Category Archives: Incident Management

WordPress website error site reverting to old version

I have been noticing an intermittent problem with this website over the last 6 months or so where the site was reverting to a very old version of the site that showed my old design log and only old posts. At first I thought I had a cache problem on my pc and attempted to flush my local dns hoping that would resolve the issue. The problem manifested itself across multiple machines so I quickly realized that was not the solution but did not seek a more permanent fix since the problem was very intermittent in nature and I have been extremely busy (not a good excuse). When the problem reoccurred today I had finally had enough and logged a ticket with my web hosting support company to work on a permanent resolution.

Problem: Website for this site was having a problem and was reverting to an old version of the site (with an old logo design) and only showing posts as of 1/2012 and older.

Impact: Site design looked dated and visitors were not seeing the improved design/layout of the site or the new material posted on the site. I also suspect this hurt the site from a search engine perspective and lost traffic due to the site appearing old due to lack of new content.

Actions taken to attempt resolution: Thought problem was DNS related so flushed my local dns cache but realized something broader was going on when problem was found across multiple machines. Attempted to research problem using google search engine but most guidance was regarding webmaster tools related options and did not seem applicable. After failing to find a satisfactory fix I logged a support ticket with my webhosting provider.

Root Cause: I had to provide my webhosting technical assistance people admin access to the site and specify what database was used by the site. I created a unique temporary account/password for them and they completed the analysis and resolution very quickly. The root cause of my problem was found to be a corrupted WordPress table and once this table was repaired using the PhpMyAdmin tool the site is now displaying as it should be.

Lessons learned: Do not wait extended periods of time to deal with a problem. I could have had this issue resolved much sooner if I would have taken immediate action and logged a support ticket. The lunarpages support team was very helpful and quickly solved this issue once I provided them the needed access and confirmed the database id.

Information Security Implications: As mentioned above I had to provide site admin credentials to the technical support team to troubleshoot the problem. I followed the following security best practices during the interaction:

  • Had a full backup of my site before the work began
  • Created a unique temporary admin account just for this purpose
  • Deleted the account as soon as my support ticket was closed out successfully

This turned out to be a pretty good operational/security case study so I thought it would be useful to document and share.

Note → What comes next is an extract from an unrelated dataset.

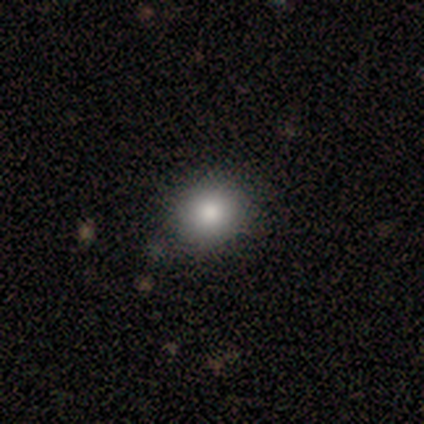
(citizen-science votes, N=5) This is clearly a smooth galaxy (80%). How rounded: likely round (75%). Merging: clearly none (80%).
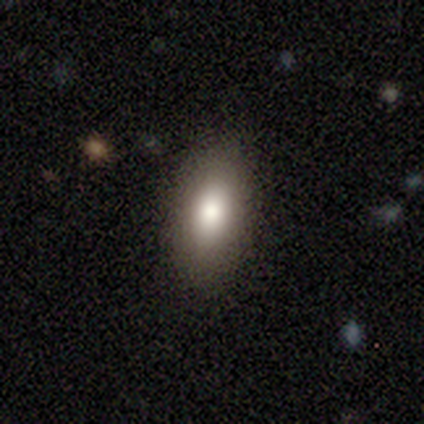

Information security issues can lead to bankruptcy

Information security is often an after thought at best for many small to midsize businesses. DigiNotar, a Dutch certificate authority, is a great case study on what can go wrong when adequate information security controls are not put in place. DigiNotar was severely compromised leading to the undermining of the very core that their business was built on, trust and authority. The end result was an information security related bankruptcy that was preventable. What went wrong at DigiNotar and what can you learn from their experience?

Lessons learned from DigiNotar information security incident

The more your business relies on trust the greater your information security risk and the more controls you need

Trust is based on your reputation and when you are in a business requiring a high degree of trust it can be game over when a big incident occurs that hits to the core of your model. There is a direct relationship to how much your business relies on trust and how much information security you need. The final straw was when the Dutch government lost confidence after inadequate disclosure and revoked their trusted status.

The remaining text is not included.